More-economically depressed areas exhibit a higher frequency of utility shutoffs and associated misery. In October, the Detroit area saw a 20 percent increase in shutoffs compared to the same month in 2007. At least 14,000 energy customers in the Detroit Metro area have had their power shut off this season. 

 

With their main source of heat abruptly disconnected, families struggle to keep warm by employing various other sources of heat, such as kerosene heaters, gas generators and improperly maintained wood stoves and fireplaces. Such heat sources carry a heavy risk of carbon monoxide poisoning, which occurs when this byproduct of combustion accumulates in an enclosed space.

 

Carbon monoxide (CO) more readily binds to the hemoglobin molecules in red blood cells than does oxygen (O2). As the odorless, invisible gas accumulates, it progressively blocks oxygen from being taken up and circulated throughout the body.

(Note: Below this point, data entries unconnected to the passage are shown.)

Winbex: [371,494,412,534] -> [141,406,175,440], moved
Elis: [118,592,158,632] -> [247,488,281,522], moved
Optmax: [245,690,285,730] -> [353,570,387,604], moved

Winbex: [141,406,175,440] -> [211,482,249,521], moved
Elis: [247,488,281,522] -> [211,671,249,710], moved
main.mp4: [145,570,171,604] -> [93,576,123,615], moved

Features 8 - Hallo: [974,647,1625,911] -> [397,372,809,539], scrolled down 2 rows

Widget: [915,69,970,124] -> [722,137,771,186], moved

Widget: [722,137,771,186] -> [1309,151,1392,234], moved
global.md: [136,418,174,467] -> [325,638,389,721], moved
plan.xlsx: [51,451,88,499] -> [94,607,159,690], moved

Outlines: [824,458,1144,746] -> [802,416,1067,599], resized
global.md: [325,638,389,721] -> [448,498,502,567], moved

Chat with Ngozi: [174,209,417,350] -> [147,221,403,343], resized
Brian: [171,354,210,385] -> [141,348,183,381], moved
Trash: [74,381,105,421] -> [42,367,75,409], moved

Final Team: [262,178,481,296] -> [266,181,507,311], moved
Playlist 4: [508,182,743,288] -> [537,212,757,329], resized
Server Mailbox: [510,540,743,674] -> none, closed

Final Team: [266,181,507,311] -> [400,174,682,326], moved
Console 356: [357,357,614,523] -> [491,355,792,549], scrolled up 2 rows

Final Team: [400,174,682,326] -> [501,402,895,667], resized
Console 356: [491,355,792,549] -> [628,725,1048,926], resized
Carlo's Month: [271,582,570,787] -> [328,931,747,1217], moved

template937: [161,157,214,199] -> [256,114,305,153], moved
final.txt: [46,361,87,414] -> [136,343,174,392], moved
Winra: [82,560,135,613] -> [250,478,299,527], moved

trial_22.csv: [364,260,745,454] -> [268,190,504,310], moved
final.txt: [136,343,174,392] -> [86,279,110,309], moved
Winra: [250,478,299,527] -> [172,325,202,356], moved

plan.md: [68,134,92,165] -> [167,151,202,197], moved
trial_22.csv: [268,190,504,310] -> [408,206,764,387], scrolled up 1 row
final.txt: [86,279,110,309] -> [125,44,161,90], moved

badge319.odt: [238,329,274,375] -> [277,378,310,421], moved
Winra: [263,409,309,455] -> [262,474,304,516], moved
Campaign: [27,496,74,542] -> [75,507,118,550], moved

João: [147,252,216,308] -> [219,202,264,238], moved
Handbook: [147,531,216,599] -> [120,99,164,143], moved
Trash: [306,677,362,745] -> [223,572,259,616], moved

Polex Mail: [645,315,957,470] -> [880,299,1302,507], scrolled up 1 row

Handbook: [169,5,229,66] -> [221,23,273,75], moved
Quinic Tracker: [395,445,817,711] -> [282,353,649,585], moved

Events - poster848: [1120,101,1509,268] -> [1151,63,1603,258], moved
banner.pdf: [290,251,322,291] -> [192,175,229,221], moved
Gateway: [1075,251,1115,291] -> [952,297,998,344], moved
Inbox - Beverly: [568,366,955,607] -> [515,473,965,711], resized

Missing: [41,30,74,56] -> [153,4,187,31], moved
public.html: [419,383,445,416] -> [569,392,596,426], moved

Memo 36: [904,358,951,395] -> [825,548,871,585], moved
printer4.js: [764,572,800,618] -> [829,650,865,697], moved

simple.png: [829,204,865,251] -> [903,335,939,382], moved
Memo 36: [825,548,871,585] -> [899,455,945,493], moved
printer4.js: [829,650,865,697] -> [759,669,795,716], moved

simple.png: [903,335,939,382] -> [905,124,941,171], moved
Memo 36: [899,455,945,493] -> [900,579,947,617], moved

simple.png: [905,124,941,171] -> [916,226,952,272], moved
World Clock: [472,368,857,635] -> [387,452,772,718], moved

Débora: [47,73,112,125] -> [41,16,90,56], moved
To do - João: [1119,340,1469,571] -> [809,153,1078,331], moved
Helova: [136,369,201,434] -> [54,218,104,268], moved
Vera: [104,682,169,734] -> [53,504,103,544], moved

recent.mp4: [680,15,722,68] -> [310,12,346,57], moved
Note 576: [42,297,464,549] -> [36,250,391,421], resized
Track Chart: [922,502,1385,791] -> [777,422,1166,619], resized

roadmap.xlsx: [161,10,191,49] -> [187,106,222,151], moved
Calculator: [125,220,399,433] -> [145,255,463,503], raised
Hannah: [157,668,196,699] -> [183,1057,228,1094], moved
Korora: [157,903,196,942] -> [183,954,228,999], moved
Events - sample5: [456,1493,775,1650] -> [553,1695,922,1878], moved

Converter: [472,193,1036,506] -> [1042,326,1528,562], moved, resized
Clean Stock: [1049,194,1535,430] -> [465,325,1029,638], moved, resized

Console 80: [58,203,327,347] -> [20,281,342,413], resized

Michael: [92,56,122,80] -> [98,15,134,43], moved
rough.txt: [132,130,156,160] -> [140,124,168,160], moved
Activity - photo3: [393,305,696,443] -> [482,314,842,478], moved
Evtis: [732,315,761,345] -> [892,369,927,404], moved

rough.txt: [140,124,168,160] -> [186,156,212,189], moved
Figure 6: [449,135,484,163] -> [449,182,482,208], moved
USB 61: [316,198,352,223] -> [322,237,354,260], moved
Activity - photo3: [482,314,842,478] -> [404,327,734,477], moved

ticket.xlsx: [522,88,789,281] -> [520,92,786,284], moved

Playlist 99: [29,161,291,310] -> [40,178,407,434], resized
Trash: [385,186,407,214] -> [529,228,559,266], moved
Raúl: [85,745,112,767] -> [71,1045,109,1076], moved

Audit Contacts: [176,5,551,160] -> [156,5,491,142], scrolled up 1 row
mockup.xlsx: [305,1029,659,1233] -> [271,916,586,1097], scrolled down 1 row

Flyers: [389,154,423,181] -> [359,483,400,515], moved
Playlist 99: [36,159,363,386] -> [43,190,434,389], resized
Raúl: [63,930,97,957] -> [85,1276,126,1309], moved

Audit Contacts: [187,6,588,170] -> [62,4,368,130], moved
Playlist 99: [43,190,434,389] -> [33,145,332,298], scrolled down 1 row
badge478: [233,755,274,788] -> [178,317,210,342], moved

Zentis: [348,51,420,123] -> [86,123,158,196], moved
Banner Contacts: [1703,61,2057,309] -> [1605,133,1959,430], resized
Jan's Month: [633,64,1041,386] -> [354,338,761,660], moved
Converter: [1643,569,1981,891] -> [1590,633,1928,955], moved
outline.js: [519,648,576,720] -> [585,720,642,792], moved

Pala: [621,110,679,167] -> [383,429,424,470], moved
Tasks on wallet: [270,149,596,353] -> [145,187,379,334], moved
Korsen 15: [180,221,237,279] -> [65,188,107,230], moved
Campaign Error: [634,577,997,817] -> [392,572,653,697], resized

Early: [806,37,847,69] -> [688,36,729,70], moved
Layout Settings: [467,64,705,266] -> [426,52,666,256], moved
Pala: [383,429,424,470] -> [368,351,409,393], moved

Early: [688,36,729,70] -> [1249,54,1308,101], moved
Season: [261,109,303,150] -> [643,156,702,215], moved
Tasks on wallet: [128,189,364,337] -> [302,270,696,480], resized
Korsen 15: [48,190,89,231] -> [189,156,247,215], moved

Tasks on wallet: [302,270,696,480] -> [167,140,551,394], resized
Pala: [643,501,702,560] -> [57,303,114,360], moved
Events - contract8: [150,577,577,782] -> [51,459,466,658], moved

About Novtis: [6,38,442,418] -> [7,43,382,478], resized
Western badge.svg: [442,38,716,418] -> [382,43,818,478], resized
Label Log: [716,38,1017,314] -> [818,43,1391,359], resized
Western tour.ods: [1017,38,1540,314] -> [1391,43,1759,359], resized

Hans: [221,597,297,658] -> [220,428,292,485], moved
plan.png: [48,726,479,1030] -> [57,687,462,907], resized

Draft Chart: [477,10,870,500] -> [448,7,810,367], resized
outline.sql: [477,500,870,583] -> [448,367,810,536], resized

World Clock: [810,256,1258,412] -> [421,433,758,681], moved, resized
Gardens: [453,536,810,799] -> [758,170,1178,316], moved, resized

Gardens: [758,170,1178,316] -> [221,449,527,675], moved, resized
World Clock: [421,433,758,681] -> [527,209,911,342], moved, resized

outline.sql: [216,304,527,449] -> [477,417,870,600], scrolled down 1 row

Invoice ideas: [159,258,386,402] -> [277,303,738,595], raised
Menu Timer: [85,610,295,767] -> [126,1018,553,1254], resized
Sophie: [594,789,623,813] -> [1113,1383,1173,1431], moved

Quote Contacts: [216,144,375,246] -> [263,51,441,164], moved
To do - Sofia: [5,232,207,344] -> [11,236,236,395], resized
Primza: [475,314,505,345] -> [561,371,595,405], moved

Early symptoms include headache, dizziness and nausea. Carbon monoxide can quickly lead to unconsciousness, organ failure and death. It typically kills 110 Americans per day in December, 96 in January, and 76 in February. 

 

By all indications, carbon monoxide deaths will increase this winter. A recent survey by NEADA of more than 1,200 low-income families found that almost 50 percent could not pay their entire energy bill and nearly 40 percent had already received a notice of disconnection. 

 

A survey by the American Red Cross and the National Fire Prevention Association found that almost 80 percent of respondents worried that they would not be able to afford their heating bills this winter. 

 

Local headlines reflect these findings. In Minneapolis, two men and a 13-year-old boy died from carbon monoxide poisoning in October when they used a gas-powered generator in their basement after their power was shut off. A mother and two teens in Paramount, California, suffered carbon monoxide poisoning in November when they heated their home with a charcoal grill. 

 

In spite of its own reporting, the MSNBC.com article concludes that the increase in carbon monoxide poisoning is largely a question of awareness of the dangers of carbon monoxide. If people only knew that certain measures to keep warm were dangerous, the problem would resolve itself. This only begs the question, as to why people resort to such desperate measures to stay warm in the first place.

 

The lack of public awareness about the danger of carbon monoxide poisoning is, in fact, a barometer of the primitive level of public safety, in which there is no federally sponsored program to either alert the population to the risks, or provide carbon monoxide alarms to households. As it is, cash-strapped local fire departments and other agencies are some of the only resources for informing the public.

 

It is, of course, a question of economic priorities. If working people could afford to heat their homes in a safe manner, they surely would. The fact that in the twenty-first century, people face death from hypothermia and carbon monoxide poisoning due to their inability to pay their utility bills serves as one more indictment of the profit system, and of the utility companies in particular.